Name LeRoy Gresham | Died June 18, 1865 | |
Leroy Wiley Gresham (November 11, 1847 – June 18, 1865) was born in Macon, Georgia. He was "a longtime invalid" after a chimney collapsed on him and crushed his leg in 1856. . Thereafter, LeRoy "was often confined to a special wagon that was pulled about town by a slave named Billy," or confined to his bed.
His mother gave him a journal to write in when he was about to leave with his father for Philadelphia to see a specialist about his leg injury. LeRoy (or "Loy" as he was known to his family) began writing in June 1860 and only stopped five years later when he died just after the war ended. His diaries offer insight on Southern life during the American Civil War, family, slavery (his family owned 51 slaves) and the world as seen through the eyes of an exceptionally bright and well-educated teenager who played chess, loved Shakespeare, and dealt with his own situation and deteriorating health with amazing strength and fortitude. Selections from his diary appeared in a Library of Congress exhibit, "The Civil War in America", from 2012-2013, and were reprinted in Harper's Magazine. There are no other teenage male diaries like these in existence, making them truly unique. Through much of the writing is the dark foreboding of a war going against the South, and especially in later 1864, "reflect the uncertainties faced by those in the path of Sherman's army."

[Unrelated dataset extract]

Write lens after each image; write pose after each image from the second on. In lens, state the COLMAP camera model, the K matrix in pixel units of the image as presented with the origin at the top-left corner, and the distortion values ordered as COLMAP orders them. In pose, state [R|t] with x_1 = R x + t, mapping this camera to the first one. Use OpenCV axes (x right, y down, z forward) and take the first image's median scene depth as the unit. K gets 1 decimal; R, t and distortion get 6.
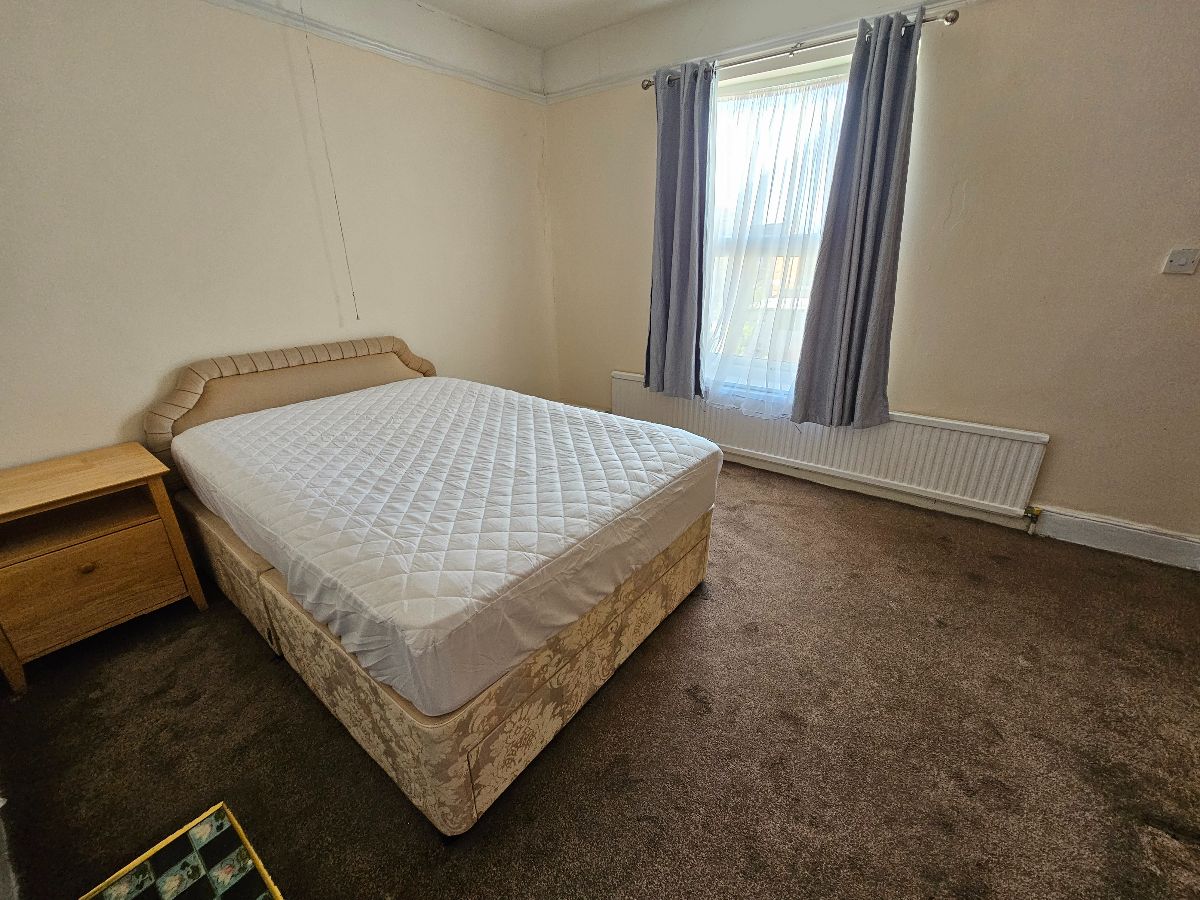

The journals, edited and annotated by Janet E. Croon, will be published in May 2018 by Savas Beatie under the title A Son of Georgia: The Civil War Journals of LeRoy Wiley Gresham, 1860-1865.
The son of John J. and Mary Gresham, he is interred in Macon, Georgia in the Rose Hill Cemetery, Magnolia Section. His father was "twice mayor".
His mother, (née Mary Baxter 1822), is the sister of Sallie Bird; thus he is briefly mentioned in correspondence kept in the Baxter-Bird-Smith Family Papers of the University of Georgia Libraries.